The night didn't belong solely to Eddie. Patricia Arquette, winner of the best supporting actress for Boyhood, made a rousing speech for women's rights and equal pay that brought the audience, led by Meryl Streep, to their feet. I just hope Meryl gets her fee brought into line with Eddie's when they make their next movies. Arquette's broadside was the perfect riposte to anyone who thought feminism had no more battles to fight; though, despite the endorsement of Hillary Clinton, some felt that the Oscar ceremony was no place to make this sort of song and dance.

Go, Patricia, is my feeling. Especially in a week when I've been waylaid by some of the greatest dames in the business. First up was Carole King in Beautiful, a fairly anodyne but neatly compiled jukebox musical with the second best bunch of songs on the current West End stage (the best are in the Kinks' tribute show Sunny Afternoon). Katie Brayben, last seen as Princess Diana's ghost in King Charles III, is a barnstorming revelation as the Tapestry tunesmith, and her musicianship extends to a faultless performance on the dummy keyboard, too.

Remembering Elaine and Pam

When I got home I caught up with an 80-minute film Elaine Stritch made about herself before she died. King was a pretty ballsy customer, but she was a home-loving suburbanite; Stritch had more balls than a fully loaded snooker table and, although she went home to die in Detroit, she lived most of her life in the Carlyle Hotel in Manhattan (and the Savoy when she was in London). She talked about drinking, singing and dying as she lay on her bed, and stumbled brilliantly through her act on stage in New York at the Town Hall and the Cafe Carlyle. Even at 80-plus, her delivery of "Rose's Turn" from Gypsy had me sprouting goose-bumps and chewing the back of my chair; can Imelda Staunton possibly have the same effect, I wonder?

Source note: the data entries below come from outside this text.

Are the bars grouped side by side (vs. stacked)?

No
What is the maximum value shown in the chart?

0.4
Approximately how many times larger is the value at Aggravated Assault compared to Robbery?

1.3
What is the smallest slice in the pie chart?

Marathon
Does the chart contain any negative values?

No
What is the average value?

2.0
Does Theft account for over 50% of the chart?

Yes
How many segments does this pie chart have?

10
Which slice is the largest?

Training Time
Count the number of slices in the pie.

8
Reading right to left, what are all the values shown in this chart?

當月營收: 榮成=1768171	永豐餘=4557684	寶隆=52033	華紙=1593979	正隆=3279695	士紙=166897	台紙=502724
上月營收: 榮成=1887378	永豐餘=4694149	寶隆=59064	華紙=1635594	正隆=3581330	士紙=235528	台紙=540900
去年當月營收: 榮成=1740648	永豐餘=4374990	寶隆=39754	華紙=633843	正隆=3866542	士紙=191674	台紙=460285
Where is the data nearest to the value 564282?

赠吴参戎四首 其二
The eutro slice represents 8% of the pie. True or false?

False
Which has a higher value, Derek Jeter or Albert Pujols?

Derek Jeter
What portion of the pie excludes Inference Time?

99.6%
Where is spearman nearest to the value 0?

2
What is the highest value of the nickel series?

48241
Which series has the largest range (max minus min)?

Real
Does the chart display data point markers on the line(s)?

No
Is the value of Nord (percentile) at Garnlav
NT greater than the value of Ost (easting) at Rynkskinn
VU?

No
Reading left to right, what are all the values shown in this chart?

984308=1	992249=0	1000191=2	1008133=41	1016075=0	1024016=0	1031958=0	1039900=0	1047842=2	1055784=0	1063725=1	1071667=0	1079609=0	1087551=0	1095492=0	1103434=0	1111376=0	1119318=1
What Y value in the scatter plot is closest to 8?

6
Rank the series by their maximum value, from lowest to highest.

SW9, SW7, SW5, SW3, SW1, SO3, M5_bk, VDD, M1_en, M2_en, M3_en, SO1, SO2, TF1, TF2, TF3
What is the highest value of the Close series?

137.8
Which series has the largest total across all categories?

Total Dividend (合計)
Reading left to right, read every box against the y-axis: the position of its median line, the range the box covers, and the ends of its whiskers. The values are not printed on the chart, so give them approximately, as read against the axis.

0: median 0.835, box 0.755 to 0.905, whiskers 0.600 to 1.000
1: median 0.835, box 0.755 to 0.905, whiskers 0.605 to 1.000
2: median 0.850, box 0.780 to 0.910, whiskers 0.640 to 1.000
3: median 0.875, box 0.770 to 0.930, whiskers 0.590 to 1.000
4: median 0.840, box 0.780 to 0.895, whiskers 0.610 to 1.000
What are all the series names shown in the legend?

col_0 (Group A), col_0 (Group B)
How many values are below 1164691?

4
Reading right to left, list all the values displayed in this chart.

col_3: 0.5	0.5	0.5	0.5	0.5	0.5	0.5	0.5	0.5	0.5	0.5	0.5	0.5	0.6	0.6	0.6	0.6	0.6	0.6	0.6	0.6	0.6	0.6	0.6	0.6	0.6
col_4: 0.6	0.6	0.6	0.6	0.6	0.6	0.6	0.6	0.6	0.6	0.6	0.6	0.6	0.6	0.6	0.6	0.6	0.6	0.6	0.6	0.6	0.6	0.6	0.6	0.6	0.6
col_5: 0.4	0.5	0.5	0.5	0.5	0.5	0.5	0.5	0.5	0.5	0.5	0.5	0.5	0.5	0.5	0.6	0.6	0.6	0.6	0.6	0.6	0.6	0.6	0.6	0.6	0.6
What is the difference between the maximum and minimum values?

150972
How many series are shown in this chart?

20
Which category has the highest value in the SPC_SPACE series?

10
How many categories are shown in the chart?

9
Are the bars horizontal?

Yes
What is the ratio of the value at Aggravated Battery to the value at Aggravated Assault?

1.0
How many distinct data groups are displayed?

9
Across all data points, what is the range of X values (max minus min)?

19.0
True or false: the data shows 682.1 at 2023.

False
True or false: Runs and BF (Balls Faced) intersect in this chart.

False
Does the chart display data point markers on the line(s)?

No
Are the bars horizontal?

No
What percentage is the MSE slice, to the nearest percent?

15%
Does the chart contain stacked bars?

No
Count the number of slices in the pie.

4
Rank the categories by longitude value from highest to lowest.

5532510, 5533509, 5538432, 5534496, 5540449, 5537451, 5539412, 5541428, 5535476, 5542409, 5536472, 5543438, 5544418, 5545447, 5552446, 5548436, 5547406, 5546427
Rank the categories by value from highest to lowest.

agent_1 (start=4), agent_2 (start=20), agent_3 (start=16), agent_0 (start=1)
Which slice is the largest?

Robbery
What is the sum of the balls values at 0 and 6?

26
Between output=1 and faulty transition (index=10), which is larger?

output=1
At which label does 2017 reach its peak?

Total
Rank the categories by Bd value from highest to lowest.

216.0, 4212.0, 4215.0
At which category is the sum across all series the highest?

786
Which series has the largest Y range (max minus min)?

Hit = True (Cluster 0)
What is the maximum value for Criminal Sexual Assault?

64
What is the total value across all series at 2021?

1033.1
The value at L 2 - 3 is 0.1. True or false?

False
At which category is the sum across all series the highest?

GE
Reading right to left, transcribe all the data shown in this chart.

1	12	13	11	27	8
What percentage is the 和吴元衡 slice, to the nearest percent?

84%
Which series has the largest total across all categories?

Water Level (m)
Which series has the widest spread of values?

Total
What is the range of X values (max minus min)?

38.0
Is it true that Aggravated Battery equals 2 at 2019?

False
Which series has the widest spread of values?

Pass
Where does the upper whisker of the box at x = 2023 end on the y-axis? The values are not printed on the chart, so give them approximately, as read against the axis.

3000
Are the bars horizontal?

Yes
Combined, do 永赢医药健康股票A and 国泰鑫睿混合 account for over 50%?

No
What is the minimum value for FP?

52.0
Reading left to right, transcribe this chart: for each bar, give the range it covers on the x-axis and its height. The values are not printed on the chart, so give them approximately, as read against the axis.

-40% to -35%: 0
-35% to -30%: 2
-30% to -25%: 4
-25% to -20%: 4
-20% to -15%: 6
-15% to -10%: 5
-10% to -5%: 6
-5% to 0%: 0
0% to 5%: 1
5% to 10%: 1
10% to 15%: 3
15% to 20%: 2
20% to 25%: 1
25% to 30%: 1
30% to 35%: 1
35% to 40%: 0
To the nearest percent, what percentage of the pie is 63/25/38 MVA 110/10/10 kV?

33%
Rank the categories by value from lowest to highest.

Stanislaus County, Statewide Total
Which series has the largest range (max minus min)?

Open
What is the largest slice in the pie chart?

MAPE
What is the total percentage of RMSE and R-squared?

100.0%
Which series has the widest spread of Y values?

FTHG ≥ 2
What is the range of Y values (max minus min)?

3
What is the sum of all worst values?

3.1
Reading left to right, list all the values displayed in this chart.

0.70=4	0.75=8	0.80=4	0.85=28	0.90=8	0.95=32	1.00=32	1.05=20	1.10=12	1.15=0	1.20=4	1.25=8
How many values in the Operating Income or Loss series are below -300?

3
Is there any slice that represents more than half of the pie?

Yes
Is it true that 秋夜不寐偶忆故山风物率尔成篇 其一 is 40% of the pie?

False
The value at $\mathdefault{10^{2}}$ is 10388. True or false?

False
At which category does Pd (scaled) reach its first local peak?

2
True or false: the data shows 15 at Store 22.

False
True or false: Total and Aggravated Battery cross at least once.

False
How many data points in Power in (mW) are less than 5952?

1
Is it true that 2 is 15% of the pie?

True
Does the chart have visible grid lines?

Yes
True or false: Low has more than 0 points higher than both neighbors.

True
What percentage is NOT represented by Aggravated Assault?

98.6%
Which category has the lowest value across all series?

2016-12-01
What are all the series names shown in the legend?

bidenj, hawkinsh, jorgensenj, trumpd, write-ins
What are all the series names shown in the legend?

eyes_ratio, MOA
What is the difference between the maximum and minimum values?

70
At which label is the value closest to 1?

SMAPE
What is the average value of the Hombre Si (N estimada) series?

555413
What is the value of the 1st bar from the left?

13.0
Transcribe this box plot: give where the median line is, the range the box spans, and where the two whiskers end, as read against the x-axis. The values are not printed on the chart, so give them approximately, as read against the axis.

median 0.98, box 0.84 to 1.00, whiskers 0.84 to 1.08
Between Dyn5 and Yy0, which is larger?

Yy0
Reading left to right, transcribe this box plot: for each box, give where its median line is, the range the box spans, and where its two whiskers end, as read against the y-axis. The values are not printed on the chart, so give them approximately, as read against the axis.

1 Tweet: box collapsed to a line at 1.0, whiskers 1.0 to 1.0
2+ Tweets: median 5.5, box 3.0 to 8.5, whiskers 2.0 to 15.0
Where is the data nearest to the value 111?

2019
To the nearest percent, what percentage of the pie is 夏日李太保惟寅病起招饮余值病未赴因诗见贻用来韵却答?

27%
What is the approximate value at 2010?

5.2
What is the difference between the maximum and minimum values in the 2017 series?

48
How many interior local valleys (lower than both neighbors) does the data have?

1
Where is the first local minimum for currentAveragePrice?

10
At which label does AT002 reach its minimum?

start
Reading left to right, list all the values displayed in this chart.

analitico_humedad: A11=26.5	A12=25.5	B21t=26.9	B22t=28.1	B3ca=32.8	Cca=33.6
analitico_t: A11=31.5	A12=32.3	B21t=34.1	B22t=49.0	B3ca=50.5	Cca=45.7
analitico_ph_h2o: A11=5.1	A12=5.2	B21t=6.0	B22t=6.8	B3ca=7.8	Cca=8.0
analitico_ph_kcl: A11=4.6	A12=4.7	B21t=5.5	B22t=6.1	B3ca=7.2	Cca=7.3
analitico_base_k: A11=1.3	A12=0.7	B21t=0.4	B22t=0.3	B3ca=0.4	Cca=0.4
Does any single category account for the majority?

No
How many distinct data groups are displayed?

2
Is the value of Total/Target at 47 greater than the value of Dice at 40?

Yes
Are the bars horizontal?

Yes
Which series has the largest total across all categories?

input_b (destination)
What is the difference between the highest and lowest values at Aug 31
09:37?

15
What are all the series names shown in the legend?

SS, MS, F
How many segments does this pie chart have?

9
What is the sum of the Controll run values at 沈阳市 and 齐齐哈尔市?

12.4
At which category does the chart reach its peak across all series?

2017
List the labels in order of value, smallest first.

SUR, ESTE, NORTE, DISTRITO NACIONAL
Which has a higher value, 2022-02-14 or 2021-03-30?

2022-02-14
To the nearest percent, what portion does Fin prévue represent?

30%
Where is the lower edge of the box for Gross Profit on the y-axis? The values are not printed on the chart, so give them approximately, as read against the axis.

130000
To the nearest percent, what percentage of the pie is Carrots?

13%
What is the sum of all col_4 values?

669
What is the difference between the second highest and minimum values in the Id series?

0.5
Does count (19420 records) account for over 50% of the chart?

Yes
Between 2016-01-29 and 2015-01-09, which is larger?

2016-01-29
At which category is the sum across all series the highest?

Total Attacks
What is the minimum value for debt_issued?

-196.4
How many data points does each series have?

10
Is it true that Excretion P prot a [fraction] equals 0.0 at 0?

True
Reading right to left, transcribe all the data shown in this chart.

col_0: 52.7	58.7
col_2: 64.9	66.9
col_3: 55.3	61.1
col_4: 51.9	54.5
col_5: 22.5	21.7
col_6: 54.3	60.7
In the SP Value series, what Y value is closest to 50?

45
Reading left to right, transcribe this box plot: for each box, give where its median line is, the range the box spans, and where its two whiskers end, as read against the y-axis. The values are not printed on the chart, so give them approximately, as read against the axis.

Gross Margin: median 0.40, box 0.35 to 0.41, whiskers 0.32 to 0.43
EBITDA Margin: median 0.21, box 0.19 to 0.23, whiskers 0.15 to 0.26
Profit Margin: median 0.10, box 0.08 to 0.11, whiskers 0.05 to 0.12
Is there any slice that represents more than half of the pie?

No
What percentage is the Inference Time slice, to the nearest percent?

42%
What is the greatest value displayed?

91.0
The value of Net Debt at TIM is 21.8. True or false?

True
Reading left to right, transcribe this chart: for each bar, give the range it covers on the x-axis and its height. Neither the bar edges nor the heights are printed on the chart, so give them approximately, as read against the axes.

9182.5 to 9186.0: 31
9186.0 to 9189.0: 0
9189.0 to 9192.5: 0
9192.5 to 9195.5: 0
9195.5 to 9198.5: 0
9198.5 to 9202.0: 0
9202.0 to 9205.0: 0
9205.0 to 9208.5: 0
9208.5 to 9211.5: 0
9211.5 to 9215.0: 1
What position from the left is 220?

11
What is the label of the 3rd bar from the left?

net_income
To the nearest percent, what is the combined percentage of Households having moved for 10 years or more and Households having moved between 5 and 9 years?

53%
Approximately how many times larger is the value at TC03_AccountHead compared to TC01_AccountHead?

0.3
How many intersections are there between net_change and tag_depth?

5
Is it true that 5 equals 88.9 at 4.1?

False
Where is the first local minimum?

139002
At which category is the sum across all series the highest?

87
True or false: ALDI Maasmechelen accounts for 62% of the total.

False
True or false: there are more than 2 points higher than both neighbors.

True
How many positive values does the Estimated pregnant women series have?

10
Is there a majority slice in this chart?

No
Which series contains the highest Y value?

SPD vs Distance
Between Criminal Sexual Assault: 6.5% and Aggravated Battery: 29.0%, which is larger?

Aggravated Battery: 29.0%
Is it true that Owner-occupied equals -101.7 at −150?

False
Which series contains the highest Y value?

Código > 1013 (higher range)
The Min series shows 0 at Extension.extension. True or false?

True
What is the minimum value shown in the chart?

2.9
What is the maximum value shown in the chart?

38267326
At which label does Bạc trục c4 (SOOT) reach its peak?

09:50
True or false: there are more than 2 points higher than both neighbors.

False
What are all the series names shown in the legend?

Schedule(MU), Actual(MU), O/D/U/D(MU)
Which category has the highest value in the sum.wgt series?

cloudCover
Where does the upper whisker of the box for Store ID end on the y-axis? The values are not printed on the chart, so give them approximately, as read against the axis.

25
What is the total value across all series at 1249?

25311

'Personality to burn': Jess Thom
'Personality to burn': Jess Thom

I hope for Imelda's sake they don't broadcast Stritch in Shoot Me on British television before she opens, ironically enough, at the Savoy next month. And then I learned of the death of another, very different "life force" character, Pam Brighton, the original director of Stones in His Pockets who sued (and lost against) the author Marie Jones for a cut of the royalties when the show became a West End and Broadway hit three years after her production.

To say Pam was strong and stubborn is to put it mildly. She worked in radio and television, trained as a barrister, and even played a leading role in Ken Loach's Days of Hope, a four-play political saga for the BBC in the mid 1970s. She was the first person I really knew well in the theatre, and I adored her passion, guts and Bradford bolshiness. I was a script reader at the Royal Court and she co-opted me as a student stage manager and pianist on a couple of her young people's theatre shows, one of which, Skyvers by Barry Reckord, transferred to the Roundhouse.

Latterly, Pam lived and worked in Belfast, co-founding Dubbeljoint with Marie Jones (long before they fell out) and galvanising her community in play after play by many new writers. She was an Earth Mother, as valiant a Mother Courage figure as Joan Littlewood, though she never actually played that Brecht role, as Littlewood did.

Another feisty female crossed my bows last Sunday in the continuing festival of solo shows at the Tristan Bates Theatre in Tower Street, Covent Garden. This was Jess Thom, who has Tourette's syndrome, can't stop hitting herself and says the word "biscuit" 16,000 times a day. She has personality to burn, and her other favourite words, some unprintable, are "hedgehog" and "squirrel." She sometimes has a fit on stage (she didn't last Sunday) but that's all built into the show, too, which is like a sensational working draft of a new play by Oliver Sacks. I've never seen anything like it, nor heard anything like her finale song about animal sex. You can – and you should – catch her at BAC in May.